5.11.2017

Od Leona CD Chole

Mimo wszystko postanowiłem sprawdzić co z nią. To jednak było niepokojące. Pukałem do drzwi ale nikt nie otwierał, były zamknięte. Zauważyłem niedaleko chłopaka, który właśnie przestał rozmawiać przez telefon.
-Widziałeś może dziewczynę, blondynkę z tego pokoju? - Zapytałem pochodząc do chłopaka i wskazując na drzwi.
-Mmm...tak, widziałem. - Powiedział po chwili zastanowienia. -Szła na tyły Akademii z reklamówką, w której były żyletki, tabletki i Bóg wie jeszcze co. - Dodał.
-Dzięki.
Pobiegłem szybko w kierunku, który wskazał mi chłopak. Znalazłem Chole przy korzu, trzymającą żyletkę przy ręce. Podbiegłem do niej szybko i chwyciłem rękę a ona upóściła żyletkę na podłogę.
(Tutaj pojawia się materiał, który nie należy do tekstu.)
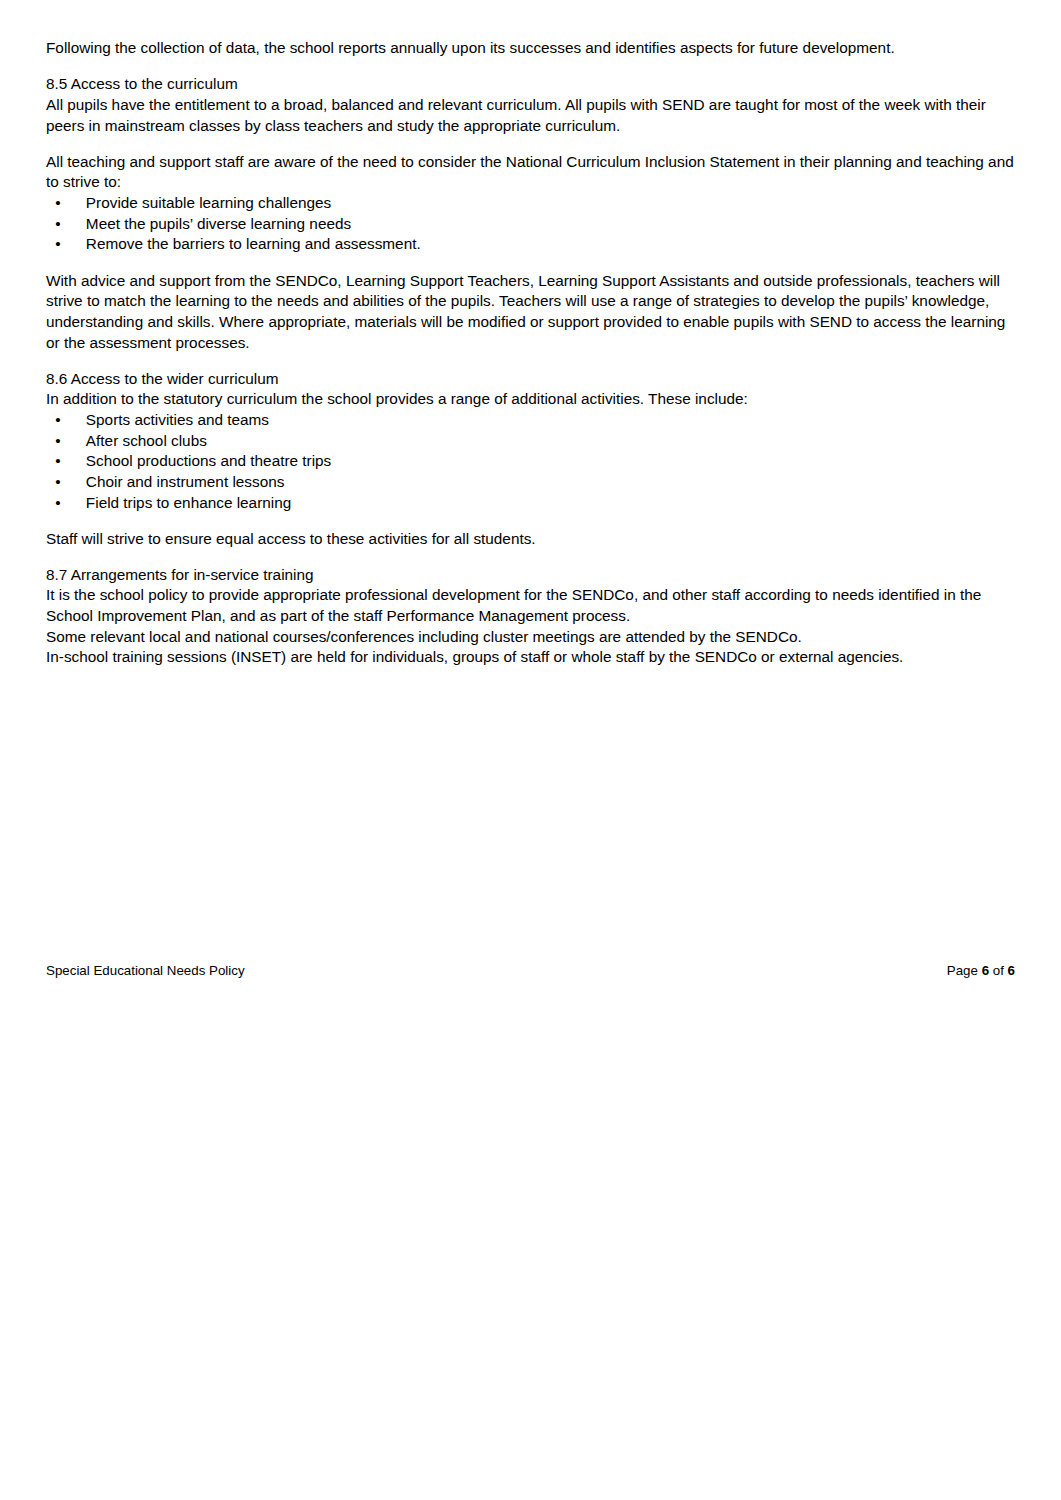Following the collection of data, the school reports annually upon its successes and identifies aspects for future development.
8.5 Access to the curriculum
All pupils have the entitlement to a broad, balanced and relevant curriculum. All pupils with SEND are taught for most of the week with their peers in mainstream classes by class teachers and study the appropriate curriculum.
All teaching and support staff are aware of the need to consider the National Curriculum Inclusion Statement in their planning and teaching and to strive to:
Provide suitable learning challenges
Meet the pupils’ diverse learning needs
Remove the barriers to learning and assessment.
With advice and support from the SENDCo, Learning Support Teachers, Learning Support Assistants and outside professionals, teachers will strive to match the learning to the needs and abilities of the pupils. Teachers will use a range of strategies to develop the pupils’ knowledge, understanding and skills. Where appropriate, materials will be modified or support provided to enable pupils with SEND to access the learning or the assessment processes.
8.6 Access to the wider curriculum
In addition to the statutory curriculum the school provides a range of additional activities. These include:
Sports activities and teams
After school clubs
School productions and theatre trips
Choir and instrument lessons
Field trips to enhance learning
Staff will strive to ensure equal access to these activities for all students.
8.7 Arrangements for in-service training
It is the school policy to provide appropriate professional development for the SENDCo, and other staff according to needs identified in the School Improvement Plan, and as part of the staff Performance Management process.
Some relevant local and national courses/conferences including cluster meetings are attended by the SENDCo.
In-school training sessions (INSET) are held for individuals, groups of staff or whole staff by the SENDCo or external agencies.
Special Educational Needs Policy
Page 6 of 6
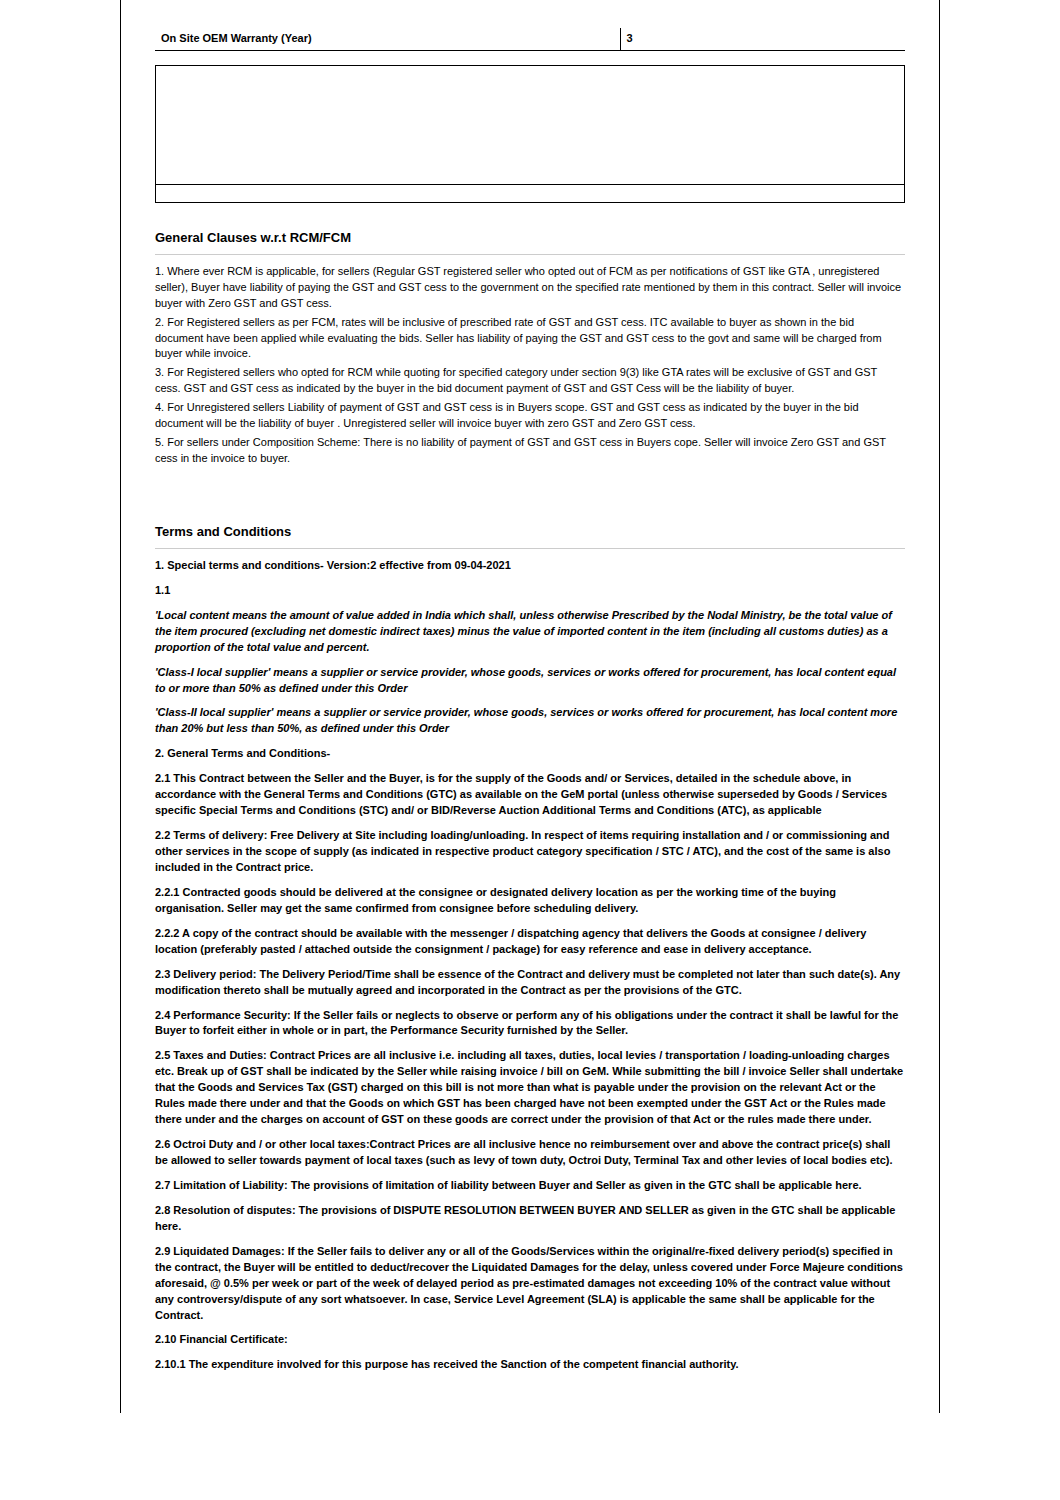| On Site OEM Warranty (Year) | 3 |
General Clauses w.r.t RCM/FCM
1. Where ever RCM is applicable, for sellers (Regular GST registered seller who opted out of FCM as per notifications of GST like GTA , unregistered seller), Buyer have liability of paying the GST and GST cess to the government on the specified rate mentioned by them in this contract. Seller will invoice buyer with Zero GST and GST cess.
2. For Registered sellers as per FCM, rates will be inclusive of prescribed rate of GST and GST cess. ITC available to buyer as shown in the bid document have been applied while evaluating the bids. Seller has liability of paying the GST and GST cess to the govt and same will be charged from buyer while invoice.
3. For Registered sellers who opted for RCM while quoting for specified category under section 9(3) like GTA rates will be exclusive of GST and GST cess. GST and GST cess as indicated by the buyer in the bid document payment of GST and GST Cess will be the liability of buyer.
4. For Unregistered sellers Liability of payment of GST and GST cess is in Buyers scope. GST and GST cess as indicated by the buyer in the bid document will be the liability of buyer . Unregistered seller will invoice buyer with zero GST and Zero GST cess.
5. For sellers under Composition Scheme: There is no liability of payment of GST and GST cess in Buyers cope. Seller will invoice Zero GST and GST cess in the invoice to buyer.
Terms and Conditions
1. Special terms and conditions- Version:2 effective from 09-04-2021
1.1
'Local content means the amount of value added in India which shall, unless otherwise Prescribed by the Nodal Ministry, be the total value of the item procured (excluding net domestic indirect taxes) minus the value of imported content in the item (including all customs duties) as a proportion of the total value and percent.
'Class-I local supplier' means a supplier or service provider, whose goods, services or works offered for procurement, has local content equal to or more than 50% as defined under this Order
'Class-II local supplier' means a supplier or service provider, whose goods, services or works offered for procurement, has local content more than 20% but less than 50%, as defined under this Order
2. General Terms and Conditions-
2.1 This Contract between the Seller and the Buyer, is for the supply of the Goods and/ or Services, detailed in the schedule above, in accordance with the General Terms and Conditions (GTC) as available on the GeM portal (unless otherwise superseded by Goods / Services specific Special Terms and Conditions (STC) and/ or BID/Reverse Auction Additional Terms and Conditions (ATC), as applicable
2.2 Terms of delivery: Free Delivery at Site including loading/unloading. In respect of items requiring installation and / or commissioning and other services in the scope of supply (as indicated in respective product category specification / STC / ATC), and the cost of the same is also included in the Contract price.
2.2.1 Contracted goods should be delivered at the consignee or designated delivery location as per the working time of the buying organisation. Seller may get the same confirmed from consignee before scheduling delivery.
2.2.2 A copy of the contract should be available with the messenger / dispatching agency that delivers the Goods at consignee / delivery location (preferably pasted / attached outside the consignment / package) for easy reference and ease in delivery acceptance.
2.3 Delivery period: The Delivery Period/Time shall be essence of the Contract and delivery must be completed not later than such date(s). Any modification thereto shall be mutually agreed and incorporated in the Contract as per the provisions of the GTC.
2.4 Performance Security: If the Seller fails or neglects to observe or perform any of his obligations under the contract it shall be lawful for the Buyer to forfeit either in whole or in part, the Performance Security furnished by the Seller.
2.5 Taxes and Duties: Contract Prices are all inclusive i.e. including all taxes, duties, local levies / transportation / loading-unloading charges etc. Break up of GST shall be indicated by the Seller while raising invoice / bill on GeM. While submitting the bill / invoice Seller shall undertake that the Goods and Services Tax (GST) charged on this bill is not more than what is payable under the provision on the relevant Act or the Rules made there under and that the Goods on which GST has been charged have not been exempted under the GST Act or the Rules made there under and the charges on account of GST on these goods are correct under the provision of that Act or the rules made there under.
2.6 Octroi Duty and / or other local taxes:Contract Prices are all inclusive hence no reimbursement over and above the contract price(s) shall be allowed to seller towards payment of local taxes (such as levy of town duty, Octroi Duty, Terminal Tax and other levies of local bodies etc).
2.7 Limitation of Liability: The provisions of limitation of liability between Buyer and Seller as given in the GTC shall be applicable here.
2.8 Resolution of disputes: The provisions of DISPUTE RESOLUTION BETWEEN BUYER AND SELLER as given in the GTC shall be applicable here.
2.9 Liquidated Damages: If the Seller fails to deliver any or all of the Goods/Services within the original/re-fixed delivery period(s) specified in the contract, the Buyer will be entitled to deduct/recover the Liquidated Damages for the delay, unless covered under Force Majeure conditions aforesaid, @ 0.5% per week or part of the week of delayed period as pre-estimated damages not exceeding 10% of the contract value without any controversy/dispute of any sort whatsoever. In case, Service Level Agreement (SLA) is applicable the same shall be applicable for the Contract.
2.10 Financial Certificate:
2.10.1 The expenditure involved for this purpose has received the Sanction of the competent financial authority.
-Nie rób tego. - Powiedziałem.
-Ja...
-To na nic Ci nie pomoże. - Przerwałem jej.
-Masz rację. - Podniosła żyletkę i wrzuciła ją do kosza, tam gdzie jej miejsce.
-Wiem, że mam. - Puściłem już jej rękę. -Chodź.
Zaprowadziłem ją do mojego pokoju.
-Siadaj. - Wskazałem na łóżko a ona mnie posłuchała. -Zaraz wracam.
Poszedłem po apteczkę, a gdy już wróciłem to opatrzyłem jej rękę.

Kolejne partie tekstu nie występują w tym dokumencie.